I first fell in love with cicadas in 1987, when the 17-year cicadas came out in my hometown. They’re enormous, bumbling, and harmless, and they sound like summer. I welcomed them back happily in 2004. I also associate them with Japan–I don’t remember hearing them when I lived there, but in Japanese movies, it’s the ebb and flow of the cicada buzz that alerts the viewer that the action is happening in summer.

So seeing one in Nepal–and near a window, my preferred place for observing bugs–it was a little like meeting an old friend, or an old friend’s distant cousin.

Just a few months ago, a group of researchers at the Natural History Museum in London, the University of Connecticut, and the Tata Institute of Fundamental Research in Bangalore published a provisional catalogue of the cicadas of the Indian subcontinent. They count 281 species in total: 189 in India and Bangladesh, 19 in Bhutan, 81 in Myanmar, 22 in Sri Lanka, and 46 in Nepal. Most of these can be seen at indiancicadas.org, so if you’d like to sort through all the photos looking for this one, please let me know what you learn. (Pakistan was excluded because its cicadas have been studied more recently.)

I haven’t spent a lot of time looking at this kind of article, and this one was great fun. For example, it offered the chance to learn about William Lucas Distant (1845-1922), “the most influential figure in the history of cicadas in India.” I enjoyed the fact that so many of the references were from the Victorian era. I also like that the paper has two checklists: one list of species that have been recorded in India, Bangladesh, Bhutan, Myanmar, Nepal, and Sri Lanka, and another list of species that, they figured out, have not been recorded in India, Bangladesh, Bhutan, Myanmar, Nepal, and Sri Lanka, but had been mistakenly placed there for one reason or another–a mixup between India and Indonesia, for example, or various misclassifications or confusions over the years.

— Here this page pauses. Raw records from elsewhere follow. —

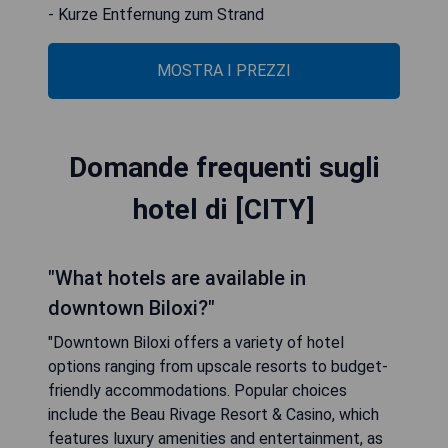
- Kurze Entfernung zum Strand
MOSTRA I PREZZI
Domande frequenti sugli
hotel di [CITY]
"What hotels are available in
downtown Biloxi?"
"Downtown Biloxi offers a variety of hotel
options ranging from upscale resorts to budget-
friendly accommodations. Popular choices
include the Beau Rivage Resort & Casino, which
features luxury amenities and entertainment, as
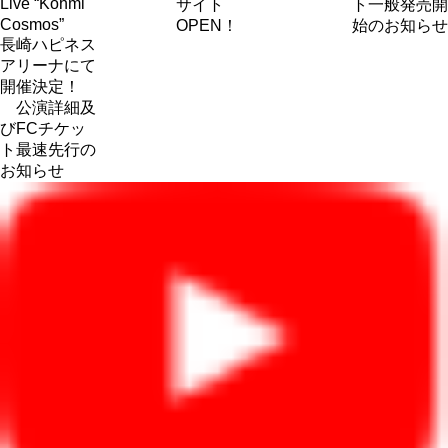
Live “Kohmi
サイト
ト一般発売開
Cosmos”
OPEN！
始のお知らせ
長崎ハピネス
アリーナにて
開催決定！
公演詳細及
びFCチケッ
ト最速先行の
お知らせ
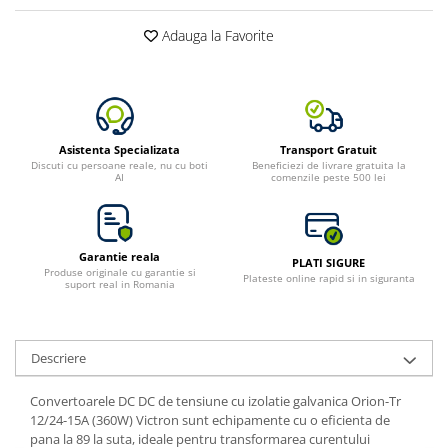
Bluetti
Adauga la Favorite
EcoFlow
Anker
Oscal
Pecron
Asistenta Specializata
Transport Gratuit
Toate panourile portabile
Discuti cu persoane reale, nu cu boti
Beneficiezi de livrare gratuita la
AI
comenzile peste 500 lei
Kituri solare pentru balcon
Frigidere Portabile
Componente Fotovoltaice
Garantie reala
PLATI SIGURE
Incarcatoare solare
Produse originale cu garantie si
Plateste online rapid si in siguranta
suport real in Romania
Incarcatoare solare MPPT
Incarcatoare solare PWM
Interfete si cabluri
Descriere
Cabluri panouri fotovoltaice
Convertoarele DC DC de tensiune cu izolatie galvanica Orion-Tr
Cabluri pentru echipamente
12/24-15A (360W) Victron sunt echipamente cu o eficienta de
fotovoltaice
pana la 89 la suta, ideale pentru transformarea curentului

If you want to know what’s out there–before it disappears in the face of development, climate change, an asteroid strike, a nuclear weapon, a zombie apocalypse, or whatever else is coming for us–you have to do the painstaking work of poking through museum collections, examining and cataloguing everything that is there. This paper is on just one group of insects in one part of the world. And even for the cicadas of South Asia, this is just one step. The authors point out that modern acoustic and molecular analyses will probably uncover more species, by splitting up species that look the same, but aren’t interbreeding.

I have no idea which of Nepal’s 46 cicada species this one was. Eventually it flew away, finding its way onto the bench and then farther afield. I hope it found its way back outside.